Some things to keep in mind to be a safer and more responsible RC plane flyer include but are not limited to:

  • Choosing a quality aircraft that won’t fall apart on the first flight. Especially when flying in a public space, you need to be sure you are operating a safe and structurally-sound machine that won’t fall apart in the sky and shatter into pieces that could harm someone.
  • Be sure your name and number are listed on your plane somewhere in case it gets stuck in a tree or lost somehow.
  • Read-up on each location you are planning to fly to as you may need to confirm if a special license is required. Many national parks make it illegal to fly your drone, or sometimes it is only unlawful to land the plane but not to take off the plane in a national park. These are the kinds of strange logistical facts you’ll want to be aware of before ever flying your plane somewhere new.
  • Keep in mind that not everyone adores seeing an RC plane as much as you do, so be conscious and respectful to not fly a loud plane at night or close to park/beach revelers.
  • Never allow your RC plane, drone, or unmanned aircraft to go out of sight. If it leaves your view and you cannot see it – you are flying illegally.
  • Drone law is in-flux. Your state or municipality might have laws that cover how far up a landowner’s private property goes.
  • Check the space you’re seeking to fly in to be sure these things aren’t too close by:
    • Other flyers
    • Trees
    • Shrubs
    • Fences
    • Schools
    • Residential properties or tall commercial ones (someone can report you flying over their home, and you could face legal action against if you get caught flying too close to a person’s house)
    • Lights
    • Powerlines
    • Highways
    • Roads (as this is a distraction and hazard to drivers)

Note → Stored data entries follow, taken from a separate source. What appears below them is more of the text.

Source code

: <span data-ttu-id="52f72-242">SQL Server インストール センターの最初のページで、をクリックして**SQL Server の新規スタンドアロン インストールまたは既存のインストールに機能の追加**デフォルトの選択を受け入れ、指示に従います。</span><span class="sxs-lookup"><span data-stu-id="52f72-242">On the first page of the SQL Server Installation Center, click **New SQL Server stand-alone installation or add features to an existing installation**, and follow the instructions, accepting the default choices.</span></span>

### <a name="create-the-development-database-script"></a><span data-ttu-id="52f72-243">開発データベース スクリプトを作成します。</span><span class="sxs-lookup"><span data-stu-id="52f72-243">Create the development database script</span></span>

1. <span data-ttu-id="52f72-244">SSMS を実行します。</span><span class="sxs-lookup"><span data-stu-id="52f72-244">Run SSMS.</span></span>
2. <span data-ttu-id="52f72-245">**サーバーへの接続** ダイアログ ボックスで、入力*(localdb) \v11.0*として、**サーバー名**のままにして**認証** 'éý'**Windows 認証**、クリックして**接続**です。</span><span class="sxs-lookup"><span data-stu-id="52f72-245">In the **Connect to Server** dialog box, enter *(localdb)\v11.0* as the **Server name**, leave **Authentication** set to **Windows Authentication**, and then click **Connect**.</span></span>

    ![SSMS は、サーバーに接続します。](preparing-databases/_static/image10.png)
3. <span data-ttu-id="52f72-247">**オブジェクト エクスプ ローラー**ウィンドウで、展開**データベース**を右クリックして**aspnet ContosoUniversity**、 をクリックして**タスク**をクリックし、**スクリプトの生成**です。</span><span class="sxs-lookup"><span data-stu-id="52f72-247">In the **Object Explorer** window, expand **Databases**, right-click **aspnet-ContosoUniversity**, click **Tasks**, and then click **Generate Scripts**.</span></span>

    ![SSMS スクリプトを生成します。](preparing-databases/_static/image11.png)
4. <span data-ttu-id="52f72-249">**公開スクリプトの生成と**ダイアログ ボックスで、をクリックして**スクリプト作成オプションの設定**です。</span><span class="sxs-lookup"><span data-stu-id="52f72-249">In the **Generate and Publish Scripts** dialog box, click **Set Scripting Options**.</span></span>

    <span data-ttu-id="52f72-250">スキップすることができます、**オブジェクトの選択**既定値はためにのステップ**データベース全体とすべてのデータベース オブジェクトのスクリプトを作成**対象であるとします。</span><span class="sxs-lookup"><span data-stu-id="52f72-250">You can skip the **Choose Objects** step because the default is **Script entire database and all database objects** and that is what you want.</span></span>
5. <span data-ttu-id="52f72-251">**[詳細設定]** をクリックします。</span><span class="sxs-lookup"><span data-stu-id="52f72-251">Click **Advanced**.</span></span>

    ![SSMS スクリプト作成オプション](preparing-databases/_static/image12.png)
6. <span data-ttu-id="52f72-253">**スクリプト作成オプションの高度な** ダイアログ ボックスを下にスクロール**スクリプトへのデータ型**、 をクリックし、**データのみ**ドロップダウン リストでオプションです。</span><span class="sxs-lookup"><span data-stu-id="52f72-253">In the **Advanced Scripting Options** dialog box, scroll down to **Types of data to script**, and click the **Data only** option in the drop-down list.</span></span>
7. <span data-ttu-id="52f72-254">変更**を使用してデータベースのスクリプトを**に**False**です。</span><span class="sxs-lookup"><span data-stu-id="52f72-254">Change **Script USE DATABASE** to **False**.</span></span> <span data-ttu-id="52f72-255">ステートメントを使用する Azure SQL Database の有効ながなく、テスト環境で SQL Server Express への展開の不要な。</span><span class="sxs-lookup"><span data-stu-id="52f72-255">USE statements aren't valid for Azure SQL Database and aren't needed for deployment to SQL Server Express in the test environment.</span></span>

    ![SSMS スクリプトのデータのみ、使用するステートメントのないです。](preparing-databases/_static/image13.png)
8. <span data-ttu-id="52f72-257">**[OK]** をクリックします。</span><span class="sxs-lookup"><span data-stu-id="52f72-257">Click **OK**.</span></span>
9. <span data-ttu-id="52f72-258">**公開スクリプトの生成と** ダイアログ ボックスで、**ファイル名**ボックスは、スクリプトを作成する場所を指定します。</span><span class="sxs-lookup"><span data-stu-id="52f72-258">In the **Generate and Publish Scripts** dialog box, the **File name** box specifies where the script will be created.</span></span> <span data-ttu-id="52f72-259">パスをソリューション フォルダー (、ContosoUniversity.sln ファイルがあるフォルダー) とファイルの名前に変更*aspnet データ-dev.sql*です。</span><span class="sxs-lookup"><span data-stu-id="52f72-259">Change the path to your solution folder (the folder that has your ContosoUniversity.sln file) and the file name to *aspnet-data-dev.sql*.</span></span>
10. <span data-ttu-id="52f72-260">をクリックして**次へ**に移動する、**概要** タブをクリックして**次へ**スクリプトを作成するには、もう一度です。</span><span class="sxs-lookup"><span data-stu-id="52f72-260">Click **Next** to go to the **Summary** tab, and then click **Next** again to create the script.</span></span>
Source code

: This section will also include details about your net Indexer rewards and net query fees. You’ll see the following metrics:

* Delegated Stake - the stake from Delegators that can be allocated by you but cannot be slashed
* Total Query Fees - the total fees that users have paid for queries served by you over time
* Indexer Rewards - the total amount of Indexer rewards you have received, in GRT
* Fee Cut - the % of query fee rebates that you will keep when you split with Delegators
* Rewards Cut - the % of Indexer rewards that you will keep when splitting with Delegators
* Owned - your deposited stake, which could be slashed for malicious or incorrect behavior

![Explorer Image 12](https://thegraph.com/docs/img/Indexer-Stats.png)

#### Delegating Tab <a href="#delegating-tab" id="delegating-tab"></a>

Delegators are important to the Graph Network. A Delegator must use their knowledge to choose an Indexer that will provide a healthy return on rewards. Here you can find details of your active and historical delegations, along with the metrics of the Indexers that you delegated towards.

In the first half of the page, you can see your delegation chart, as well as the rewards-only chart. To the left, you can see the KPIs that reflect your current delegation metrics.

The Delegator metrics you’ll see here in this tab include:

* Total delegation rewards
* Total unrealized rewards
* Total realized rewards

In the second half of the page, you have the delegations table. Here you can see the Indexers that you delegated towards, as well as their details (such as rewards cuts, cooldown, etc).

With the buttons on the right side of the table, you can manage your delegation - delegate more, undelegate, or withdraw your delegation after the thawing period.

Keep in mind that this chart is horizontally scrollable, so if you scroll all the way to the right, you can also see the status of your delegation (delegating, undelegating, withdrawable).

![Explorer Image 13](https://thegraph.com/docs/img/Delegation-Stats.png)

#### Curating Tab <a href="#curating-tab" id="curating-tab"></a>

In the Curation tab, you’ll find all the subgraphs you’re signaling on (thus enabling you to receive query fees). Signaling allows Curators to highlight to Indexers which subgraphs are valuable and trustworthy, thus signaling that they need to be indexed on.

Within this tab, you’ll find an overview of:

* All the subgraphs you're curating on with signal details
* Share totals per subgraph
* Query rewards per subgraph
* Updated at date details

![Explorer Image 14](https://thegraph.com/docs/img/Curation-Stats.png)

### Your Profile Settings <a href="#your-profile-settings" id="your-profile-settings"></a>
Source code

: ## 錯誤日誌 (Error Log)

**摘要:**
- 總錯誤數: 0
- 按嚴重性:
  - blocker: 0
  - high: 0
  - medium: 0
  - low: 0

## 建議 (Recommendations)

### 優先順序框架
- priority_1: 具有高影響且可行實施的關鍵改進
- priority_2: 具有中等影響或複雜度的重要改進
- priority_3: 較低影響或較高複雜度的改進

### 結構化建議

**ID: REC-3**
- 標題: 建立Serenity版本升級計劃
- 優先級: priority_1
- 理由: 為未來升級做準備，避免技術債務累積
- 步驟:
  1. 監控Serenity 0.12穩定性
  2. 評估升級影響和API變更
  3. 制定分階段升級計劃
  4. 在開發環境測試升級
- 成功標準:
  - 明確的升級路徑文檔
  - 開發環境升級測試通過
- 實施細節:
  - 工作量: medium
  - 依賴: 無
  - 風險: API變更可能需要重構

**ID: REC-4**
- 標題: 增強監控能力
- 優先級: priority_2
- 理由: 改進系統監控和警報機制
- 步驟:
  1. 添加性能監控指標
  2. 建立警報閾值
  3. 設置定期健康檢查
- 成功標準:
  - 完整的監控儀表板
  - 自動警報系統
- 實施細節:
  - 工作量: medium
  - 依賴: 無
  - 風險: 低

Highly Recommended RC Planes for Beginners

Some of the best RC planes for beginners that come with top-ratings, wonderful features, and an affordable price-tag that won’t make you wince are:

These are just a few starter recommendations, but feel free to explore other options. Always be sure and check user recommendations and ratings from verified purchasers.

Start cheap and work your way up to the nicer models. Do you want your first crash to be in an expensive model? I always recommend going with a $100-$200 model for your first purchase. That will allow you to have a good quality plane while still not blowing your budget. 

Final Tips for Beginners

Some parting words of wisdom for beginners to the hobby are:

  • Take notice of the design/structure of the plane you use, and research if that is appropriate for your needs/expectations of the RC plane. Look at the Dihedral, which will be the V-curvature of the wings as you look at them from the front of the plane. You want the wings to move slightly up like a V-shape to have a more stable wing and be easier to control.
  • Consider purchasing RC Flying Liability Insurance. It may be required for some locations you want to fly in anyways and is a great precaution.

For United States Citizens, this can be purchased through the Academy of Model Aeronautics Organization. They will cover you for up to $1,000,000, and it is combinable with your homeowner’s insurance. It will protect yourself from liability in an emergency case such as injury being caused to people by your RC plane, losing control, flying it out of sight, or property damage.

  • Avoid flying on windy days as it is too high-risk, and you’ll probably crash your plane because you won’t be able to properly control it.
  • Crashing is inevitable, so do not beat yourself up if you do. This is part of the fun, but it needs to be done in the safety of a wide-open space and responsible flying. Crashing into a field a grass isn’t the end of the word. Crashing into a highway causing a wreck would be.

Be safe, register your RC plane, and for all that is good in the world – do not forget to put your registration sticker on the plane pre-flight!! That is a rookie mistake and one that could cost you.

After all of the safety logistics are covered, focus on what the pastime is about – having fun and spreading your wings towards the sun!